Photonic systems, particularly structural color systems, offer significant applications in anti-counterfeiting technology due to their stability and fade resistance [116-122]. Recently, HPC-based structural colors have attracted attention for their simple preparation and environmental friendliness [44, 54, 123, 124]. For instance, Zhang et al. developed a series of security labels utilizing the humidity responsiveness of HPC [44]. They created a composite HPC-polyacrylamide (PAM) hydrogel with an interpenetration network by photo-crosslinking an aqueous mixture of HPC and acrylamide. Adjusting the UV-crosslinking time modified the material’s color (Figure 9A). During polymerization, compression within the CLC framework occurred, leading to a blue shift in color as UV irradiation time increased. Excessive cross-linking disrupted CLC ordering, causing permanent fading. By using a pre-designed photomask, specific areas of the HPC pre-gel mixture with CLC ordering were selectively exposed to UV light. This allowed colors to disappear in exposed regions while masked areas remained unchanged, enabling customizable structural color patterns with precise multi-color control through cross-linking times. Importantly, non-exposed areas maintained humidity responsiveness, supporting the design of HPC-based anti-counterfeiting labels (Figure 9B). The non-exposed areas exhibited reversible fading and color-revealing reactions in dry and humid environments, as shown in Figure 9C. Using corresponding photomasks, information such as barcodes, fingerprints, texts, and QR codes can be encrypted. When exposed to water vapor, like from human respiration, the concealed colored patterns are activated and revealed.

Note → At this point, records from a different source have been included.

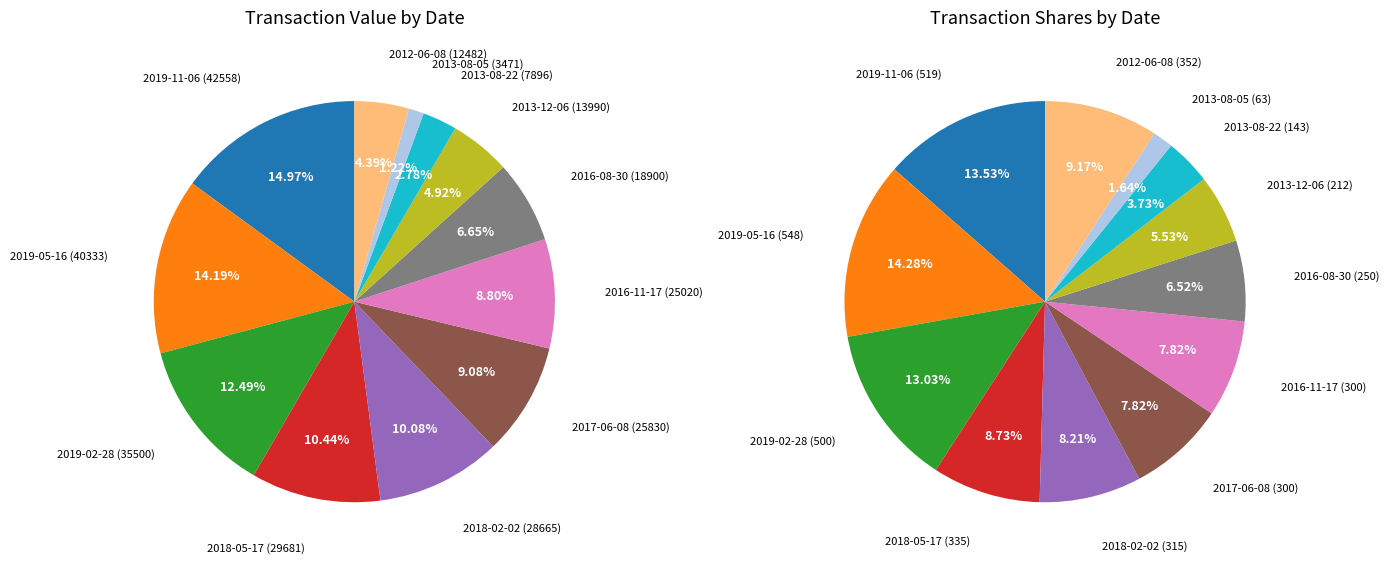

Combined, do 2012-06-08 and 2013-08-22 account for over 50%?

No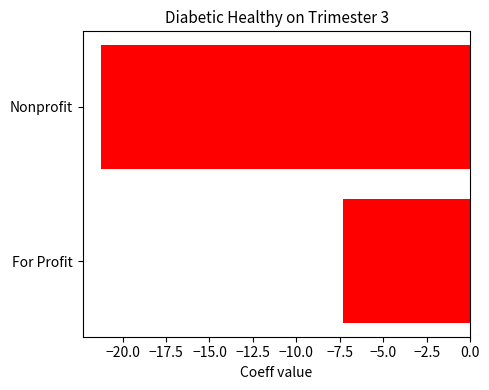

List the labels in order of value, largest first.

For Profit, Nonprofit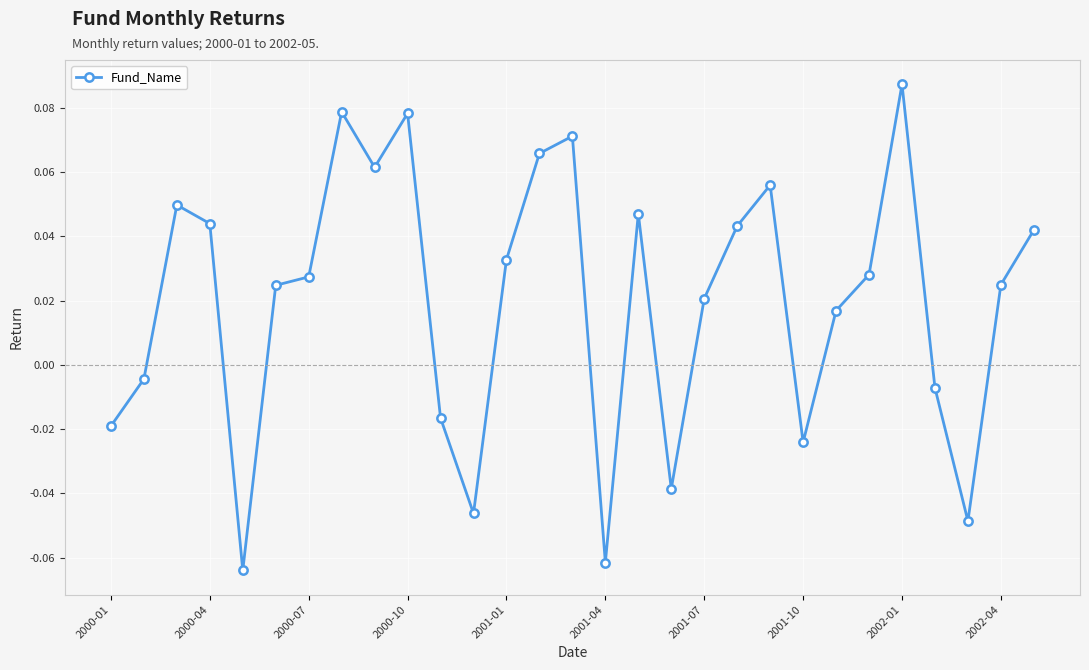

What is the sum of all values?

0.6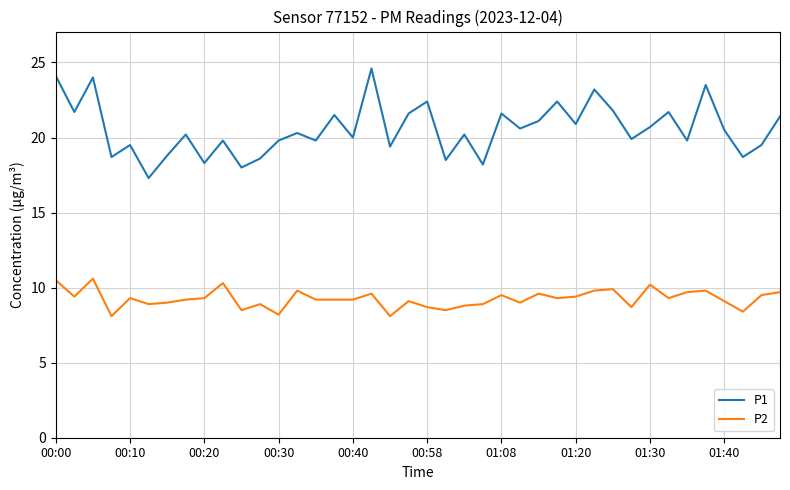

List the series in order of their peak value, highest first.

P1, P2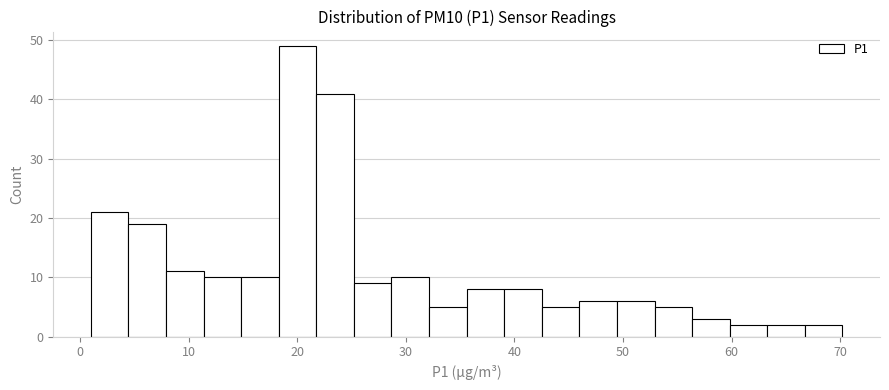

Around what value on the x-axis is the tallest bar? Give the approximate position of its centre, as read against the axis.

20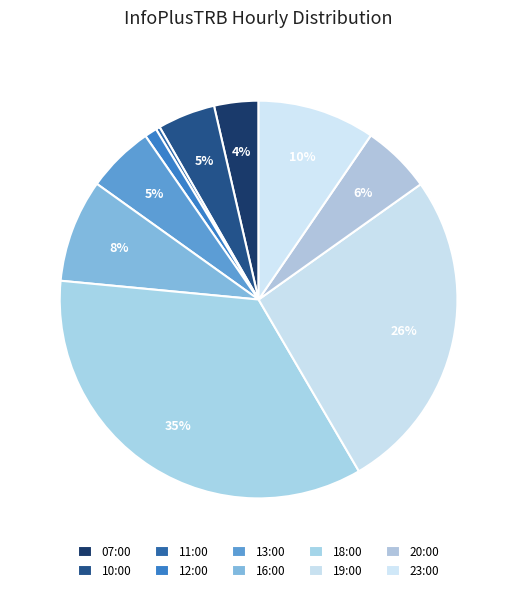

What is the smallest slice in the pie chart?

11:00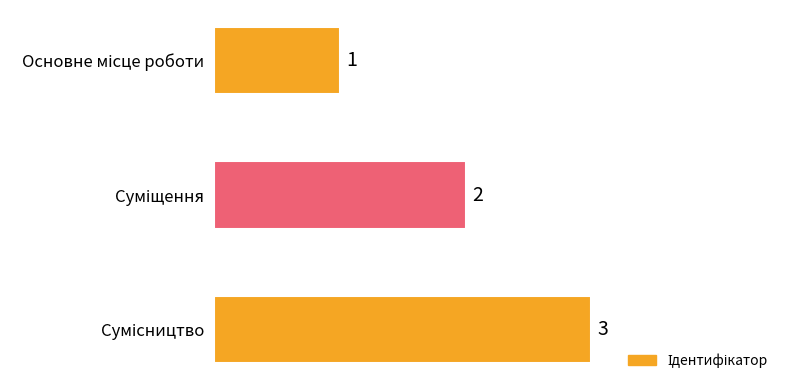

What is the value of the 1st bar from the top?

1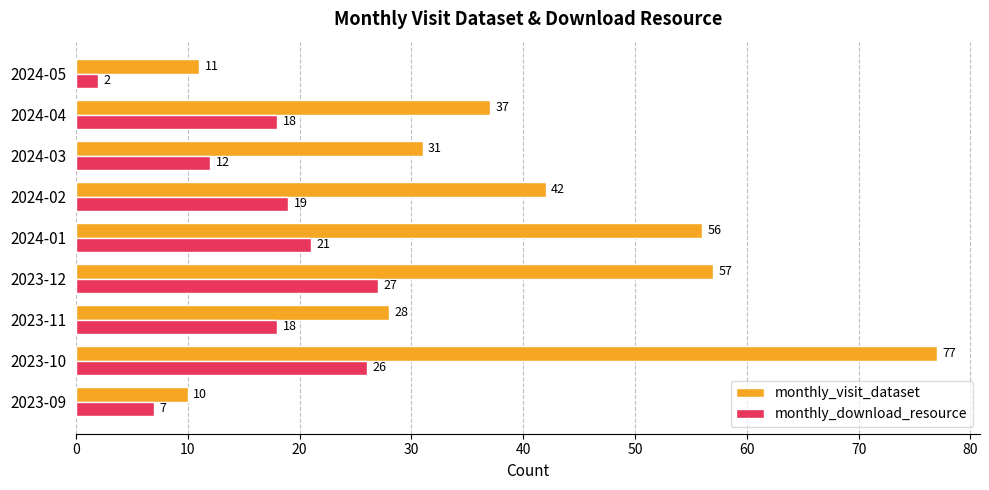

At which category is the sum across all series the highest?

2023-10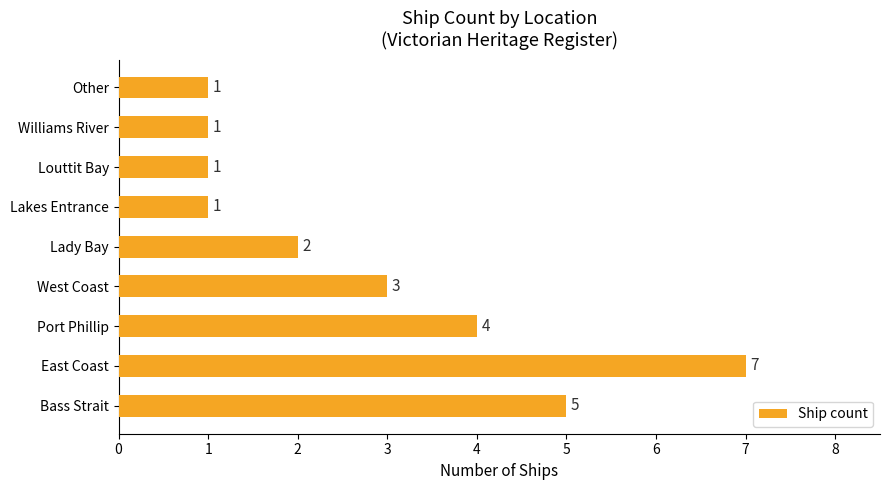

What is the maximum value shown in the chart?

7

Smartphones can easily recognize these patterns, providing a convenient, cost-effective, and intuitive solution for information encryption and anti-counterfeiting. In another instance, HPC CLCs were integrated into a crosslinked poly(N-isopropyl acrylamide) (PNIPAM) network to enable a multilevel information encryption system [123]. This system utilizes UV exposure duration to finely tune the crosslinking density and temperature-responsive range, increasing the complexity of information storage. Additionally, the polarization states of reflected light can be adjusted with a waveplate, adding another layer to the encryption/decryption process for both LCP and RCP light (Figure 9D).

4.5 Others

In addition to the aforementioned applications mainly focused on HPC films, there is a growing exploration of the practical uses of HPC structural color systems across various fields. The high biocompatibility and edibility of HPC have ignited research in food decoration and cosmetics, leading to the creation of 3D structural color objects that combine gelatin and HPC, as well as particles made entirely of HPC [50, 85]. By synergistically incorporating temperature-sensitive hydrogels, HPC structural color fibers can provide real-time visual indications of environmental temperature changes. This makes HPC a highly promising material for next-generation smart textiles, given the growing demand for optical display functionality in this area [78, 125]. Moreover, the degradability of both HPC and crosslinked HPC-MA makes them attractive candidates for implantable devices, such as smart drug delivery systems and sensors [111, 112]. By combining HPC with other functional ingredients, complex and customizable structural color systems can be developed for a wide range of everyday and industrial applications in the future.